Summerhut2025 · 28/04/2026 19:46

Your child isn’t going to be 8 forever though in no time at all they’ll be a teenager so not really getting his reasoning there. Either way I would let him go, if he’s not all in by now I doubt he ever will be. Save yourself the heartache.

goodThingGonewrong · 28/04/2026 19:47

Please do not expose your child to a man that openly admits he doesn’t want to be around them. Honestly why are you so desperate to compromise your kids over this charmless man?

changeme4this · Yesterday 02:01

He has done the right thing.

It might not be about the youngest child as an individual but rather the bigger picture.

As an example a local man ended a relationship because the way the children spoke to their mother wasn’t acceptable in his book, but he couldn’t say anything because the mum felt it was fine and that he was overstepping by speaking up.

So he still had feelings for her, but it wasn’t going to work long term as a family unit in his opinion. That sort of stuff causes issues between the adults down the track…

This chap might see himself in the same position.

Chickadee001 · Yesterday 06:21

It's obviously upsetting but at least he's been honest with you before it went on much longer. I wouldn't want to be with anyone who didn't like my child/children!

PussInBin20 · Yesterday 06:44

He sounds like an idiot and that it is just an excuse. I mean how can you make it work - hide your kid and pretend she doesn’t exist?

He’s a coward by not saying the truth.

ZenNudist · Yesterday 06:48

He's done you a favour. Keep him gone. I'd bet the kids are an excuse. He's just looking for something casual. If that's not right for you steer clear.

Eesha · Yesterday 12:36

@Feralbookworm ive been in a similar situation myself and i think all you can do is just focus on your children. My ex hadnt got his own children and struggled to understand the responsibilities i had. He made comments that they were my life, and ultimately i realised id never be enough for him because i had these all these other responsibilities. If id ever wanted him to move in, he wouldnt have been able to handle the children, had i not wanted him to move in, he then would have said there wasnt a future. I just couldnt win despite him being someone i wanted to be with for the long haul. I was completely heartbroken but when i look at my happy small kids, i genuinely feel like this was the path i was meant to follow. Im sure my ex will meet someone too who suits what he wants. People are allowed to change their minds.

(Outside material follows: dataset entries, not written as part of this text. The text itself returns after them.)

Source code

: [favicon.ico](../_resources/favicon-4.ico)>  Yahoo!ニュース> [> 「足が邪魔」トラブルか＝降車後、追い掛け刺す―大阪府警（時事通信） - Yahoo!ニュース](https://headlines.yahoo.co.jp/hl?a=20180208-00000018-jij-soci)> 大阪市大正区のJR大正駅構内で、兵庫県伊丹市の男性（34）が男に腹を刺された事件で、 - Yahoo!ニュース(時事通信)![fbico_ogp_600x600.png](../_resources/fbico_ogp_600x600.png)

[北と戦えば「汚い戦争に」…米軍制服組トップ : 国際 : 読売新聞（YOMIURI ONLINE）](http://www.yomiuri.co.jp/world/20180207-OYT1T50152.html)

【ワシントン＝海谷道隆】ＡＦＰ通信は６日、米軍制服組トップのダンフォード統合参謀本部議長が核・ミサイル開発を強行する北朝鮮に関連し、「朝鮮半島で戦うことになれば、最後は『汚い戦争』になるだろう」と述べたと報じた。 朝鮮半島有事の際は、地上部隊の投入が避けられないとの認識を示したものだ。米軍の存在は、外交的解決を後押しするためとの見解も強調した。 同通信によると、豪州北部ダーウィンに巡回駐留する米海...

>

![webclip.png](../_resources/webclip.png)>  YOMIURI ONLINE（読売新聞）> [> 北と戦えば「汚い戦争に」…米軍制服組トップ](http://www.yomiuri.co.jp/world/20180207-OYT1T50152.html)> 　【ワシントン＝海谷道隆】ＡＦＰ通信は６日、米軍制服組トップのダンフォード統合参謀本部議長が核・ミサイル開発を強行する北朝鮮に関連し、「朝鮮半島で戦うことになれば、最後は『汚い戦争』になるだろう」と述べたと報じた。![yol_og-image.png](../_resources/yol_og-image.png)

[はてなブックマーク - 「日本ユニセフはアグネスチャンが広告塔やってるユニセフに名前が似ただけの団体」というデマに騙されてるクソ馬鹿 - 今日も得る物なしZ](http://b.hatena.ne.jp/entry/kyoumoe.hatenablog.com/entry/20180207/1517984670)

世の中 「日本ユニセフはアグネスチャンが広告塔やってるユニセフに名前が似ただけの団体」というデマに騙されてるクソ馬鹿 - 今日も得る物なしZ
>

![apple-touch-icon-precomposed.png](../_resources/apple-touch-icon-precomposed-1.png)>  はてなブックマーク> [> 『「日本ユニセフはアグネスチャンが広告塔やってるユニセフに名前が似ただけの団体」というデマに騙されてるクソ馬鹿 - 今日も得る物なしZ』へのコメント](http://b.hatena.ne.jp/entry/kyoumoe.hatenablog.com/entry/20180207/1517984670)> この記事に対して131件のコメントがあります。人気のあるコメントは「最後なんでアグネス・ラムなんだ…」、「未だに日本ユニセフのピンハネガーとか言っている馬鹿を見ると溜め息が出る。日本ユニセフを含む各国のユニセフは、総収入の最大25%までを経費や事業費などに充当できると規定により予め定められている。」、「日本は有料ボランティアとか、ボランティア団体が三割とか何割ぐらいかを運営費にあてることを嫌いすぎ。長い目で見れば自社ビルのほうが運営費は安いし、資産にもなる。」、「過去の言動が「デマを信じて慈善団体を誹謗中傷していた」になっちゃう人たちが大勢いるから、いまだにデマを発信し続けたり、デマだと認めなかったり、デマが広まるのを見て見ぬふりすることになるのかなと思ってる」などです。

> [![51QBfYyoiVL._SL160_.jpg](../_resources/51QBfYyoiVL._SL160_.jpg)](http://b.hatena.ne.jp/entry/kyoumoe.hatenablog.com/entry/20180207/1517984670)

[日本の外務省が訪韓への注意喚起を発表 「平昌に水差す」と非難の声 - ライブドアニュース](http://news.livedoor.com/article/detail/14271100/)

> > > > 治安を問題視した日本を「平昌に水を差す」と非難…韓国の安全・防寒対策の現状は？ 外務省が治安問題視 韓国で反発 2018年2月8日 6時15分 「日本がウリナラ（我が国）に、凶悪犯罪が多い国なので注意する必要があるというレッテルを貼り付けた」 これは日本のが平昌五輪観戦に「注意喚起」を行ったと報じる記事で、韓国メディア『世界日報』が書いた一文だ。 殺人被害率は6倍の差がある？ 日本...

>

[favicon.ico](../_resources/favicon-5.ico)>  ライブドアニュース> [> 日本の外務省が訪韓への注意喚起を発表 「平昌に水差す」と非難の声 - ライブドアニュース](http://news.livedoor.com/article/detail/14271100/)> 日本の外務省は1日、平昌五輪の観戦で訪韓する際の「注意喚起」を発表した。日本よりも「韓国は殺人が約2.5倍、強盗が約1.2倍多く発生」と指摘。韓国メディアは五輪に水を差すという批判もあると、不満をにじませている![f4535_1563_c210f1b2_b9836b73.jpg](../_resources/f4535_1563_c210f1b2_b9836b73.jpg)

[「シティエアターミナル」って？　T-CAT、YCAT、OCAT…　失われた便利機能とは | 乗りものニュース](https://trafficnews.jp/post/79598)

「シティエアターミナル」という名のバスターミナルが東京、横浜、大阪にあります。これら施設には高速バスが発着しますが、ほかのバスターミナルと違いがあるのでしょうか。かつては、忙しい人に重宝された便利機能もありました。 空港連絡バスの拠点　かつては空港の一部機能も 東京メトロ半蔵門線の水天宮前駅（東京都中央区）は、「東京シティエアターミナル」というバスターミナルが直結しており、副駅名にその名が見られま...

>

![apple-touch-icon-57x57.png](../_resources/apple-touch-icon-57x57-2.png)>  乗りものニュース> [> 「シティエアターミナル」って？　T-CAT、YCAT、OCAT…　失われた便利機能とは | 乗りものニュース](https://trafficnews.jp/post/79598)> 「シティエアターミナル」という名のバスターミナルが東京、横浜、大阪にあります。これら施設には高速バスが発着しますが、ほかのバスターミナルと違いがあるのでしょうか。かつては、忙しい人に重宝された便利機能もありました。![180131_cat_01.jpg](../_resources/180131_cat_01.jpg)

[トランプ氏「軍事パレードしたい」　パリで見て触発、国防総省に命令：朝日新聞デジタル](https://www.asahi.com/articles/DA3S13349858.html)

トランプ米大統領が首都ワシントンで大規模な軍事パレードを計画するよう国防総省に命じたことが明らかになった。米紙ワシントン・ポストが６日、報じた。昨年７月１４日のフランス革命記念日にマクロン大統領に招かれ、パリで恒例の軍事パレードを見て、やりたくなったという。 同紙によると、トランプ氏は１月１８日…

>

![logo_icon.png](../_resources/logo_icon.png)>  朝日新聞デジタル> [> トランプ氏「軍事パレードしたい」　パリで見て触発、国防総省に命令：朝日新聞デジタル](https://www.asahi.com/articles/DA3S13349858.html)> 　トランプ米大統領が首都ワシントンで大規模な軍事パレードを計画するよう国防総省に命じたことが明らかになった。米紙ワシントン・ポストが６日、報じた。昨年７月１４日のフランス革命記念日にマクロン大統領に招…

Maybe your partner just wants someone who puts him first and now he's factoring in that and being an hour away, and its just no longer what he wants. As painful as it is, then you have to respect his decision. Stay strong, i know its hard, but it's the right decision all round.

Minnie798 · Yesterday 13:06

Things have moved quickly in 6 months.
Spending time with a boyfriend's young children at this early stage would undoubtedly freak me out. Feels way too fast. Perhaps that's how he feels ?

MyMonthlyNameChange · Yesterday 13:14

watchingthishtread · 28/04/2026 18:40

He singled out one of her children that he doesn't like to be around. That's pretty trashy.

Yes, exactly. Blame it on an 8 year old girl, rather than take responsibility for his feelings.

Also, dicking OP around by saying he loves her and will do anything to work it out, while simultaneously doing none of the things that will actually make it work out.

He dodges accountability and he's full of shit.

Honestly, some womens' bar is in hell. "What makes him trash?" why is it not obvious to you? I despair.

Shoppingmakesmehappy · Yesterday 13:16

Sorry to be harsh but you sound a bit pathetic a man after six months has told you your child annoys him and your thinking of ways to make it work and keep things separate. Why would you want to speak to let alone date someone who finds your child annoying when your child has done nothing on them. Wise up put your kids first and block him.

Tillow4ever · Yesterday 13:26

I know you said your kids met him unintentionally, but if they knew him as your boyfriend that’s on you. He should have just been your friend and never saw them after that day until you reached the appropriate stage of your relationship. 6 months is nothing - they shouldn’t have met him yet, then you wouldn’t be in those situation too.

Leave him alone now and work on yourself and how to not get too involved too soon.